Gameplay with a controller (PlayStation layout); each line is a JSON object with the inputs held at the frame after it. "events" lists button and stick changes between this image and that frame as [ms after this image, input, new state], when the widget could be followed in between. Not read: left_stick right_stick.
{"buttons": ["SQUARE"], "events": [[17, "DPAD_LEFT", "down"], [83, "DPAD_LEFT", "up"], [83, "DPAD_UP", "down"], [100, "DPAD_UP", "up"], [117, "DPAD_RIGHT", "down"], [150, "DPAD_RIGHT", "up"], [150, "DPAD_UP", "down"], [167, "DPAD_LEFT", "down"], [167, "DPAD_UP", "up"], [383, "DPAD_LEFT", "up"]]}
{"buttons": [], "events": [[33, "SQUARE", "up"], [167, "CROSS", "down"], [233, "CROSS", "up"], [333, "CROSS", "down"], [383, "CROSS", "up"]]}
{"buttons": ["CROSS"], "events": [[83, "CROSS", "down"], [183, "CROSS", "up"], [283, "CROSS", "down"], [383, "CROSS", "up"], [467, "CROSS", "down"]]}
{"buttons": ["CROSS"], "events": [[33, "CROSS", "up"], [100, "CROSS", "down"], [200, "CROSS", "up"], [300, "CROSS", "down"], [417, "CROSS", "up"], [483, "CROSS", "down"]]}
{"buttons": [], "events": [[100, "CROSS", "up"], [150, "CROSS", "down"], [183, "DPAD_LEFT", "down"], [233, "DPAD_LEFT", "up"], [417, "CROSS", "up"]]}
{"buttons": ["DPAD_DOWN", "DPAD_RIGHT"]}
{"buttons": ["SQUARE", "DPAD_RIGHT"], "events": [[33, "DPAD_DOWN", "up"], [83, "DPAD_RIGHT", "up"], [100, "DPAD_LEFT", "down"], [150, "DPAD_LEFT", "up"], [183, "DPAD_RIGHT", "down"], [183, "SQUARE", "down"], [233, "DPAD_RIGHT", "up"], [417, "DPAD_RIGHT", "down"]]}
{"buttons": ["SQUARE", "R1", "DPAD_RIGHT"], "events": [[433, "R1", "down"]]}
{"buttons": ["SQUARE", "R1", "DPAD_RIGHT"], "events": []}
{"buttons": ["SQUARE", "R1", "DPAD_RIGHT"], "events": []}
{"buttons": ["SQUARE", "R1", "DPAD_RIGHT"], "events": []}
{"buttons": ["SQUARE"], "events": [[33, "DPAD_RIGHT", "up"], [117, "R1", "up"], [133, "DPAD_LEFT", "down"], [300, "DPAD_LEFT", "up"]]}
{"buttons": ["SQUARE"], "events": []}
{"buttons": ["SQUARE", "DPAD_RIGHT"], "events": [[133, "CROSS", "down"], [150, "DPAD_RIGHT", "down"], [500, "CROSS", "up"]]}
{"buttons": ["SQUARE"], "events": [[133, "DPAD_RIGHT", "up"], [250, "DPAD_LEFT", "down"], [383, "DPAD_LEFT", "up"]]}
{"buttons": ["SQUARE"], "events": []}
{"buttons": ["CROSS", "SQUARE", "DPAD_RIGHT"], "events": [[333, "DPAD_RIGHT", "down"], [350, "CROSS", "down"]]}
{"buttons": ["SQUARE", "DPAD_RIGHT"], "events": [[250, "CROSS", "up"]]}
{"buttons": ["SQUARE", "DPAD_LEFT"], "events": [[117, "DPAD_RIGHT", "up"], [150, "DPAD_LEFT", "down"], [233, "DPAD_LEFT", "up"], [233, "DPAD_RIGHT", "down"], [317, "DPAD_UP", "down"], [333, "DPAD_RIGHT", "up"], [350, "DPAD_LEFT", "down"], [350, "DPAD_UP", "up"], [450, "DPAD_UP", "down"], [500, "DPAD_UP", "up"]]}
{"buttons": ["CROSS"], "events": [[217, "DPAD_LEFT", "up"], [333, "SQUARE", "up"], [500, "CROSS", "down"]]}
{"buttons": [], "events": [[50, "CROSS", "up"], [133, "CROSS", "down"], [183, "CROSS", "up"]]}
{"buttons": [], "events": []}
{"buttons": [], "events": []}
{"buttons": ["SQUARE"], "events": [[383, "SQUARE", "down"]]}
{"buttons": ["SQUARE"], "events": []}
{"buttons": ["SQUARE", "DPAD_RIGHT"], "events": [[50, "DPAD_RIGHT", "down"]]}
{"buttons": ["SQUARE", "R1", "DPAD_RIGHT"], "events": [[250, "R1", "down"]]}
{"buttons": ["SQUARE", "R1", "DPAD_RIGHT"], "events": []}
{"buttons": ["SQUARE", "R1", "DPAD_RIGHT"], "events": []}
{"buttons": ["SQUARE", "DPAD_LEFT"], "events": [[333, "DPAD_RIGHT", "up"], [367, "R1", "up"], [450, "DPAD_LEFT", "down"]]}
■ ■ ■ ■ ■ ■ ■
Retype all the data. Nothing may be left out or altered.

> Answer area:
Gameplay with a controller (PlayStation layout); each line is a JSON object with the inputs held at the frame after it. "events" lists button and stick changes between this image and that frame as [ms after this image, input, new state], when the widget could be followed in between. Not read: left_stick right_stick.
{"buttons": ["SQUARE"], "events": [[17, "DPAD_LEFT", "down"], [83, "DPAD_LEFT", "up"], [83, "DPAD_UP", "down"], [100, "DPAD_UP", "up"], [117, "DPAD_RIGHT", "down"], [150, "DPAD_RIGHT", "up"], [150, "DPAD_UP", "down"], [167, "DPAD_LEFT", "down"], [167, "DPAD_UP", "up"], [383, "DPAD_LEFT", "up"]]}
{"buttons": [], "events": [[33, "SQUARE", "up"], [167, "CROSS", "down"], [233, "CROSS", "up"], [333, "CROSS", "down"], [383, "CROSS", "up"]]}
{"buttons": ["CROSS"], "events": [[83, "CROSS", "down"], [183, "CROSS", "up"], [283, "CROSS", "down"], [383, "CROSS", "up"], [467, "CROSS", "down"]]}
{"buttons": ["CROSS"], "events": [[33, "CROSS", "up"], [100, "CROSS", "down"], [200, "CROSS", "up"], [300, "CROSS", "down"], [417, "CROSS", "up"], [483, "CROSS", "down"]]}
{"buttons": [], "events": [[100, "CROSS", "up"], [150, "CROSS", "down"], [183, "DPAD_LEFT", "down"], [233, "DPAD_LEFT", "up"], [417, "CROSS", "up"]]}
{"buttons": ["DPAD_DOWN", "DPAD_RIGHT"]}
{"buttons": ["SQUARE", "DPAD_RIGHT"], "events": [[33, "DPAD_DOWN", "up"], [83, "DPAD_RIGHT", "up"], [100, "DPAD_LEFT", "down"], [150, "DPAD_LEFT", "up"], [183, "DPAD_RIGHT", "down"], [183, "SQUARE", "down"], [233, "DPAD_RIGHT", "up"], [417, "DPAD_RIGHT", "down"]]}
{"buttons": ["SQUARE", "R1", "DPAD_RIGHT"], "events": [[433, "R1", "down"]]}
{"buttons": ["SQUARE", "R1", "DPAD_RIGHT"], "events": []}
{"buttons": ["SQUARE", "R1", "DPAD_RIGHT"], "events": []}
{"buttons": ["SQUARE", "R1", "DPAD_RIGHT"], "events": []}
{"buttons": ["SQUARE"], "events": [[33, "DPAD_RIGHT", "up"], [117, "R1", "up"], [133, "DPAD_LEFT", "down"], [300, "DPAD_LEFT", "up"]]}
{"buttons": ["SQUARE"], "events": []}
{"buttons": ["SQUARE", "DPAD_RIGHT"], "events": [[133, "CROSS", "down"], [150, "DPAD_RIGHT", "down"], [500, "CROSS", "up"]]}
{"buttons": ["SQUARE"], "events": [[133, "DPAD_RIGHT", "up"], [250, "DPAD_LEFT", "down"], [383, "DPAD_LEFT", "up"]]}
{"buttons": ["SQUARE"], "events": []}
{"buttons": ["CROSS", "SQUARE", "DPAD_RIGHT"], "events": [[333, "DPAD_RIGHT", "down"], [350, "CROSS", "down"]]}
{"buttons": ["SQUARE", "DPAD_RIGHT"], "events": [[250, "CROSS", "up"]]}
{"buttons": ["SQUARE", "DPAD_LEFT"], "events": [[117, "DPAD_RIGHT", "up"], [150, "DPAD_LEFT", "down"], [233, "DPAD_LEFT", "up"], [233, "DPAD_RIGHT", "down"], [317, "DPAD_UP", "down"], [333, "DPAD_RIGHT", "up"], [350, "DPAD_LEFT", "down"], [350, "DPAD_UP", "up"], [450, "DPAD_UP", "down"], [500, "DPAD_UP", "up"]]}
{"buttons": ["CROSS"], "events": [[217, "DPAD_LEFT", "up"], [333, "SQUARE", "up"], [500, "CROSS", "down"]]}
{"buttons": [], "events": [[50, "CROSS", "up"], [133, "CROSS", "down"], [183, "CROSS", "up"]]}
{"buttons": [], "events": []}
{"buttons": [], "events": []}
{"buttons": ["SQUARE"], "events": [[383, "SQUARE", "down"]]}
{"buttons": ["SQUARE"], "events": []}
{"buttons": ["SQUARE", "DPAD_RIGHT"], "events": [[50, "DPAD_RIGHT", "down"]]}
{"buttons": ["SQUARE", "R1", "DPAD_RIGHT"], "events": [[250, "R1", "down"]]}
{"buttons": ["SQUARE", "R1", "DPAD_RIGHT"], "events": []}
{"buttons": ["SQUARE", "R1", "DPAD_RIGHT"], "events": []}
{"buttons": ["SQUARE", "DPAD_LEFT"], "events": [[333, "DPAD_RIGHT", "up"], [367, "R1", "up"], [450, "DPAD_LEFT", "down"]]}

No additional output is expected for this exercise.